(WRITTEN TASK):
The records that follow are to be given again exactly. Do not carry over any image.

(Before-and-after change data)
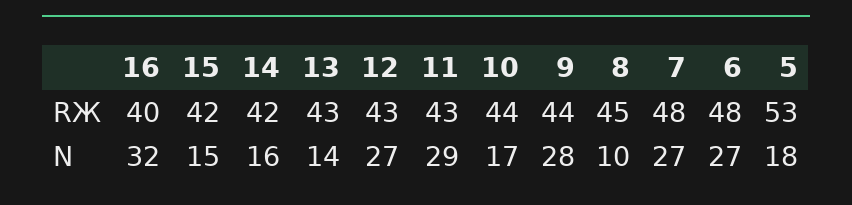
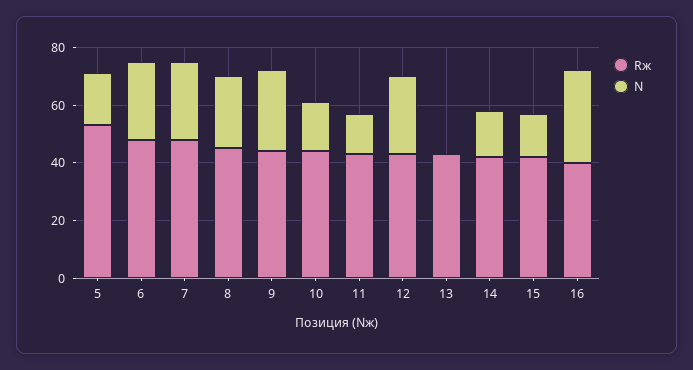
N, 13: 14 -> 0
N, 11: 29 -> 15
N, 8: 10 -> 25

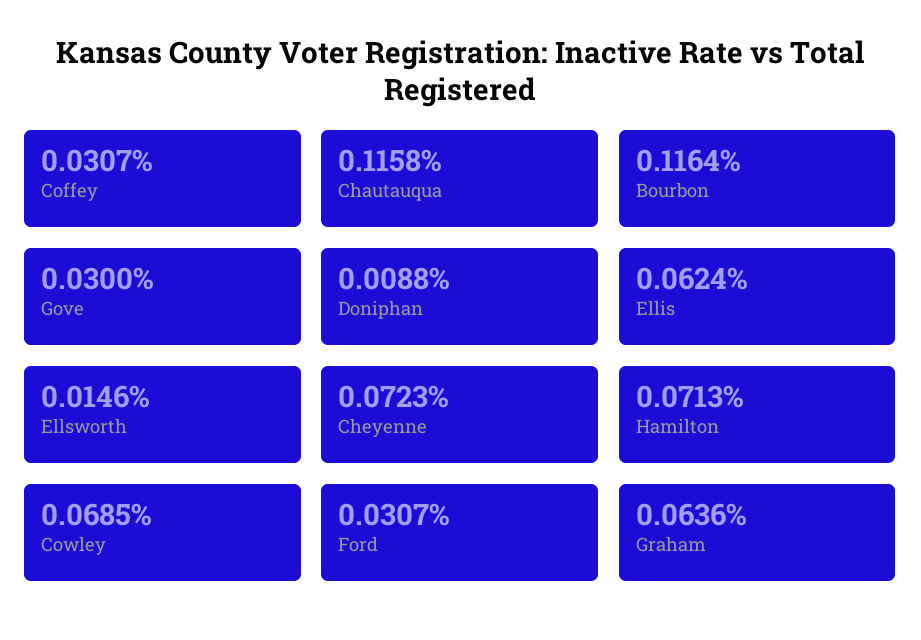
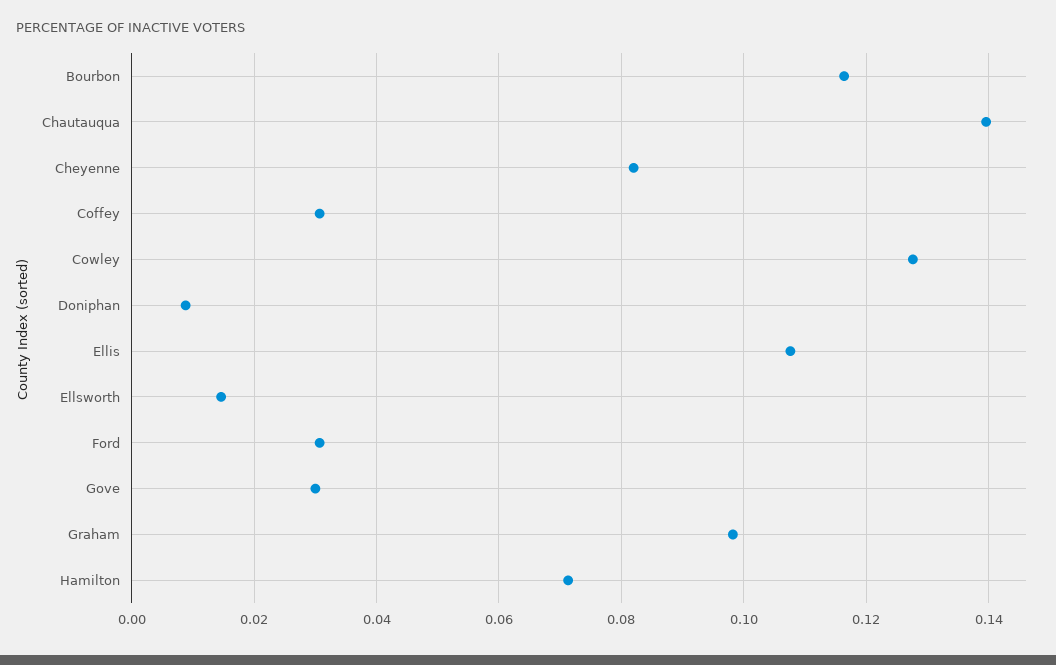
Chautauqua: 0.1158 -> 0.14
Ellis: 0.0624 -> 0.108
Cheyenne: 0.0723 -> 0.082
Cowley: 0.0685 -> 0.128
Graham: 0.0636 -> 0.098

(SOLUTION BELOW):
N, 13: 14 -> 0
N, 11: 29 -> 15
N, 8: 10 -> 25

Chautauqua: 0.1158 -> 0.14
Ellis: 0.0624 -> 0.108
Cheyenne: 0.0723 -> 0.082
Cowley: 0.0685 -> 0.128
Graham: 0.0636 -> 0.098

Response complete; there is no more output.